Where do you folks get your lye? None to be had here nowhere..........too much meth production in my area.... I cant find any....Where is the cheapest place to order it????


----------



## Wendy (May 10, 2002)

My local hardware store will order for me.


----------



## MullersLaneFarm (Jul 23, 2004)

luv2farm

PM me. I have lye @ $3/lb plus shipping. I can only ship 2 lb at a time for USPS regulations though


----------



## Helena (May 10, 2002)

I buy the Red Devil Lye that you get at hardware stores locally. I wouldn't think it would be a problem getting. Good Luck !!


----------



## Lannie (Jan 11, 2004)

Helena said:


> I buy the Red Devil Lye that you get at hardware stores locally. I wouldn't think it would be a problem getting. Good Luck !!

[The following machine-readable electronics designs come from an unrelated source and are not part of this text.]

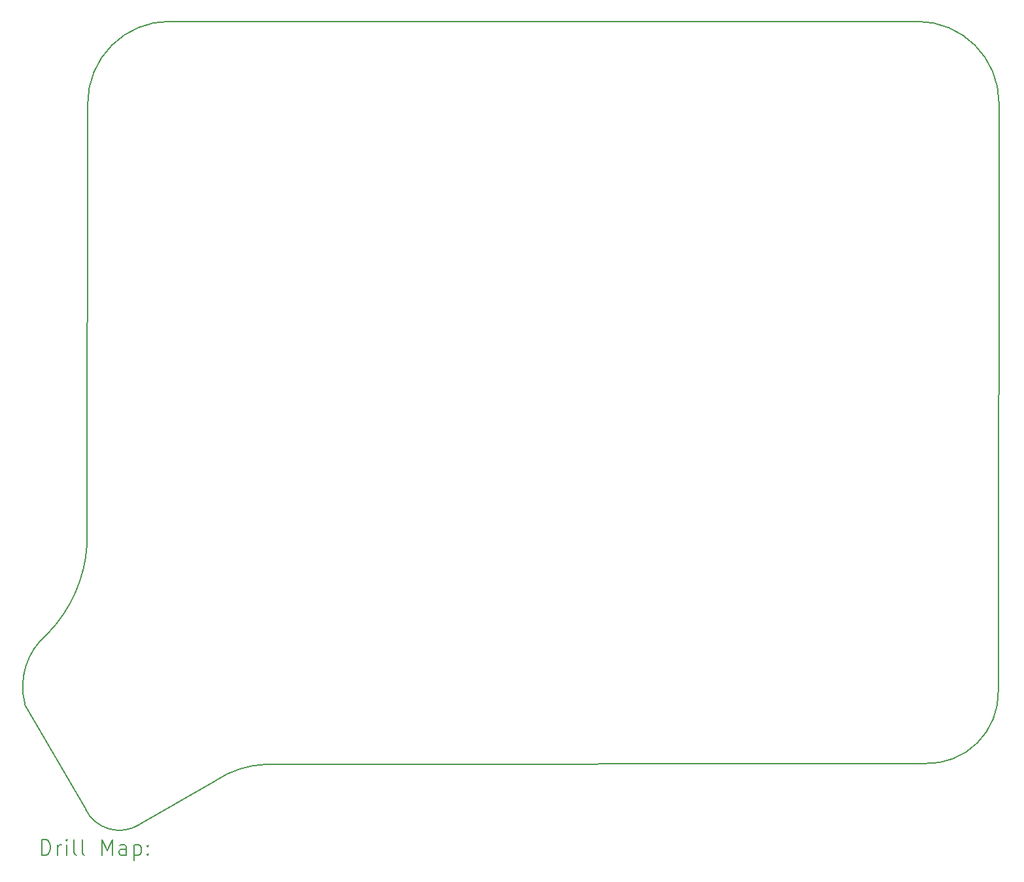
<source format=gbr>
%FSLAX45Y45*%
G04 Gerber Fmt 4.5, Leading zero omitted, Abs format (unit mm)*
G04 Created by KiCad (PCBNEW (6.0.5)) date 2022-06-01 14:16:08*
%MOMM*%
%LPD*%
G01*
G04 APERTURE LIST*
%TA.AperFunction,Profile*%
%ADD10C,0.200000*%
%TD*%
%ADD11C,0.200000*%
G04 APERTURE END LIST*
D10*
X14559767Y-10750000D02*
X14569533Y-5029533D01*
X14539769Y-14169999D02*
G75*
G03*
X15236050Y-14372546I439471J212689D01*
G01*
X26359767Y-12640000D02*
X26369066Y-5029533D01*
X14049767Y-11900000D02*
G75*
G03*
X14559767Y-10750000I-1307236J1267817D01*
G01*
X16879767Y-13590000D02*
X25409767Y-13580000D01*
X15629533Y-3969533D02*
X25309066Y-3969533D01*
X15236050Y-14372546D02*
X16224026Y-13801649D01*
X16879767Y-13590001D02*
G75*
G03*
X16224026Y-13801649I55013J-1292099D01*
G01*
X14539767Y-14170000D02*
X13759300Y-12819533D01*
X26369067Y-5029533D02*
G75*
G03*
X25309066Y-3969533I-1060007J-7D01*
G01*
X15629533Y-3969533D02*
G75*
G03*
X14569533Y-5029533I0J-1060000D01*
G01*
X25409767Y-13580000D02*
G75*
G03*
X26359767Y-12640000I30217J919515D01*
G01*
X14049767Y-11900001D02*
G75*
G03*
X13759300Y-12819533I566393J-684559D01*
G01*
D11*
X13975285Y-14766019D02*
X13975285Y-14566019D01*
X14022904Y-14566019D01*
X14051475Y-14575543D01*
X14070523Y-14594591D01*
X14080047Y-14613638D01*
X14089571Y-14651734D01*
X14089571Y-14680305D01*
X14080047Y-14718400D01*
X14070523Y-14737448D01*
X14051475Y-14756496D01*
X14022904Y-14766019D01*
X13975285Y-14766019D01*
X14175285Y-14766019D02*
X14175285Y-14632686D01*
X14175285Y-14670781D02*
X14184809Y-14651734D01*
X14194333Y-14642210D01*
X14213380Y-14632686D01*
X14232428Y-14632686D01*
X14299094Y-14766019D02*
X14299094Y-14632686D01*
X14299094Y-14566019D02*
X14289571Y-14575543D01*
X14299094Y-14585067D01*
X14308618Y-14575543D01*
X14299094Y-14566019D01*
X14299094Y-14585067D01*
X14422904Y-14766019D02*
X14403856Y-14756496D01*
X14394333Y-14737448D01*
X14394333Y-14566019D01*
X14527666Y-14766019D02*
X14508618Y-14756496D01*
X14499094Y-14737448D01*
X14499094Y-14566019D01*
X14756237Y-14766019D02*
X14756237Y-14566019D01*
X14822904Y-14708877D01*
X14889571Y-14566019D01*
X14889571Y-14766019D01*
X15070523Y-14766019D02*
X15070523Y-14661257D01*
X15060999Y-14642210D01*
X15041952Y-14632686D01*
X15003856Y-14632686D01*
X14984809Y-14642210D01*
X15070523Y-14756496D02*
X15051475Y-14766019D01*
X15003856Y-14766019D01*
X14984809Y-14756496D01*
X14975285Y-14737448D01*
X14975285Y-14718400D01*
X14984809Y-14699353D01*
X15003856Y-14689829D01*
X15051475Y-14689829D01*
X15070523Y-14680305D01*
X15165761Y-14632686D02*
X15165761Y-14832686D01*
X15165761Y-14642210D02*
X15184809Y-14632686D01*
X15222904Y-14632686D01*
X15241952Y-14642210D01*
X15251475Y-14651734D01*
X15260999Y-14670781D01*
X15260999Y-14727924D01*
X15251475Y-14746972D01*
X15241952Y-14756496D01*
X15222904Y-14766019D01*
X15184809Y-14766019D01*
X15165761Y-14756496D01*
X15346714Y-14746972D02*
X15356237Y-14756496D01*
X15346714Y-14766019D01*
X15337190Y-14756496D01*
X15346714Y-14746972D01*
X15346714Y-14766019D01*
X15346714Y-14642210D02*
X15356237Y-14651734D01*
X15346714Y-14661257D01*
X15337190Y-14651734D01*
X15346714Y-14642210D01*
X15346714Y-14661257D01*
M02*

</source>
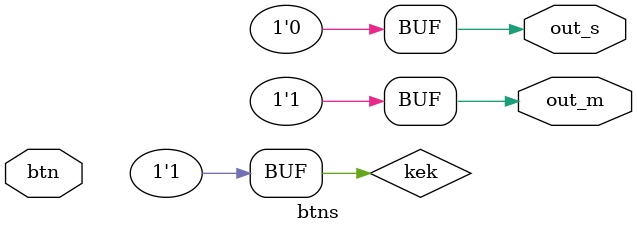
<source format=v>
module btns(out_m, out_s, btn);


output reg out_m, out_s;
input btn;


reg kek = 0;


always @  (btn)
	begin
		if (kek)
			kek = 0;
		else 
			kek = 1;
			
		if (kek)
			begin 
				out_m = 1'b1;
				out_s = 1'b0;
			end
		else 
			begin
				out_m = 1'b0;
				out_s = 1'b1;
			end
	end
endmodule
</source>
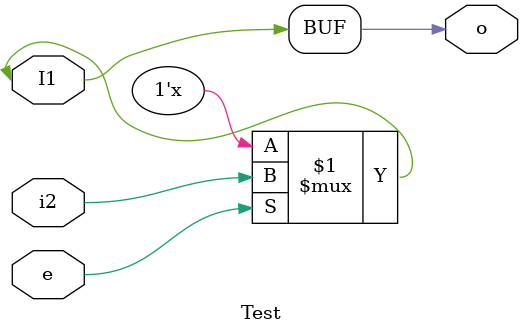
<source format=v>
module Test (I1, i2, e, o);
  input I1, i2, e;
  output o;
  assign o = I1;
  assign o = e ? i2 : 1'bz; //warning on "o"
endmodule


</source>
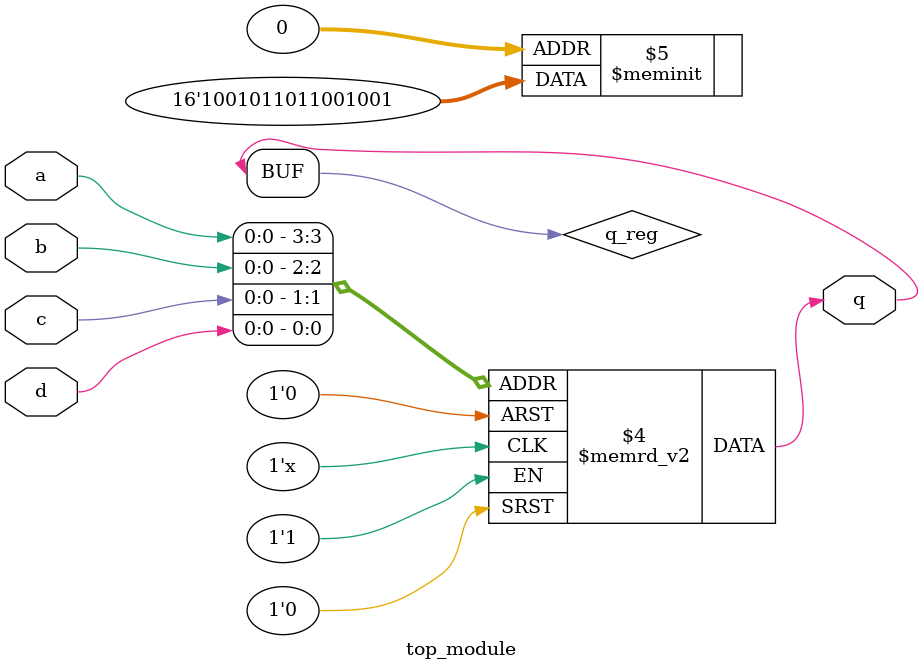
<source format=sv>
module top_module (
    input a, 
    input b, 
    input c, 
    input d,
    output q
);

reg q_reg;

always @(*) begin
    case ({a, b, c, d})
        4'b0000: q_reg = 1'b1;
        4'b0001: q_reg = 1'b0;
        4'b0010: q_reg = 1'b0;
        4'b0011: q_reg = 1'b1;
        4'b0100: q_reg = 1'b0;
        4'b0101: q_reg = 1'b0;
        4'b0110: q_reg = 1'b1;
        4'b0111: q_reg = 1'b1;
        4'b1000: q_reg = 1'b0;
        4'b1001: q_reg = 1'b1;
        4'b1010: q_reg = 1'b1;
        4'b1011: q_reg = 1'b0;
        4'b1100: q_reg = 1'b1;
        4'b1101: q_reg = 1'b0;
        4'b1110: q_reg = 1'b0;
        4'b1111: q_reg = 1'b1;
    endcase
end

assign q = q_reg;

endmodule

</source>
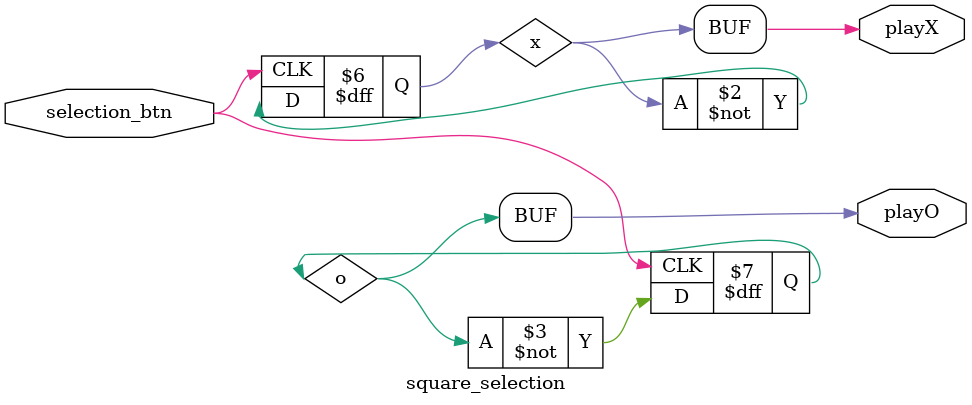
<source format=sv>
module square_selection(
	input selection_btn,
	output playX, playO
	);
	logic x = 1'b1;
	logic o = 1'b0;
	assign playX = x;
	assign playO = o;
	always@(posedge selection_btn)
	begin
		x <= ~x;
		o <= ~o;
	end
endmodule 
</source>
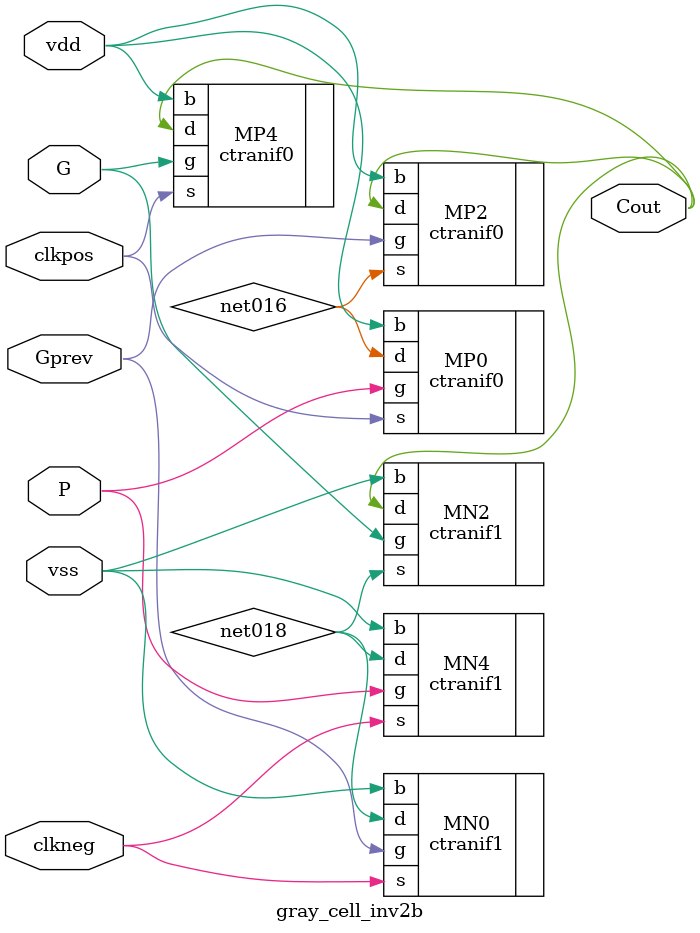
<source format=sv>
`timescale 1ns / 1ns 

module gray_cell_inv2b ( Cout, G, Gprev, P, clkneg, clkpos, vdd, vss );

input  G, Gprev, P, clkneg, clkpos, vdd, vss;
output Cout;


specify 
    specparam CDS_LIBNAME  = "MIPS25";
    specparam CDS_CELLNAME = "gray_cell_inv2b";
    specparam CDS_VIEWNAME = "schematic";
endspecify

ctranif1  MN2 ( .b(vss), .d(Cout), .g(G), .s(net018));
ctranif1  MN0 ( .b(vss), .d(net018), .g(Gprev), .s(clkneg));
ctranif1  MN4 ( .b(vss), .d(net018), .g(P), .s(clkneg));
ctranif0  MP2 ( .b(vdd), .s(net016), .g(Gprev), .d(Cout));
ctranif0  MP0 ( .b(vdd), .s(clkpos), .g(P), .d(net016));
ctranif0  MP4 ( .b(vdd), .s(clkpos), .g(G), .d(Cout));

endmodule

</source>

Red Devil's been pulled off the shelves of every store that I've looked for it here in SD. I got 50 pounds of lye beads (same as Red Devil) from a chemical supplies store for a whopping $47.00. That's less than a dollar a pound, which is just peachy-keen fine with me! 

~Lannie


----------



## kidsnchix (Oct 2, 2003)

You can't get Red Devil Lye here any more either. I have to order mine on the internet.


----------



## Beeman (Dec 29, 2002)

I used to be able to get roebic pure lye at Lowes in Morristown,TN. Unfortunately thanks to the meth heads they don't carry it any longer. 
Red Devil stopped making lye a while back, check their web site. 

Check the yellow pages for chemical distributors, they will sell it to you probably 5lb. minimum.


----------



## MullersLaneFarm (Jul 23, 2004)

Helena said:


> I buy the Red Devil Lye that you get at hardware stores locally. I wouldn't think it would be a problem getting. Good Luck !!


Red Devil quick making lye, what, 3-4 years ago??

If you live in a large town with a chemical supply place that you can drive to, you can get it in bult pretty inexpensively. If you have to pay shipping, the price more than doubles per pound.

If you are keep lye in bulk, please contact your local fire department and let them know just in case you have a fire emergency at your home. Not a plesant thing for the fireman to be exposed to this stuff.


----------



## linn (Jul 19, 2005)

I get lye here:
http://www.essentialdepot.com/


----------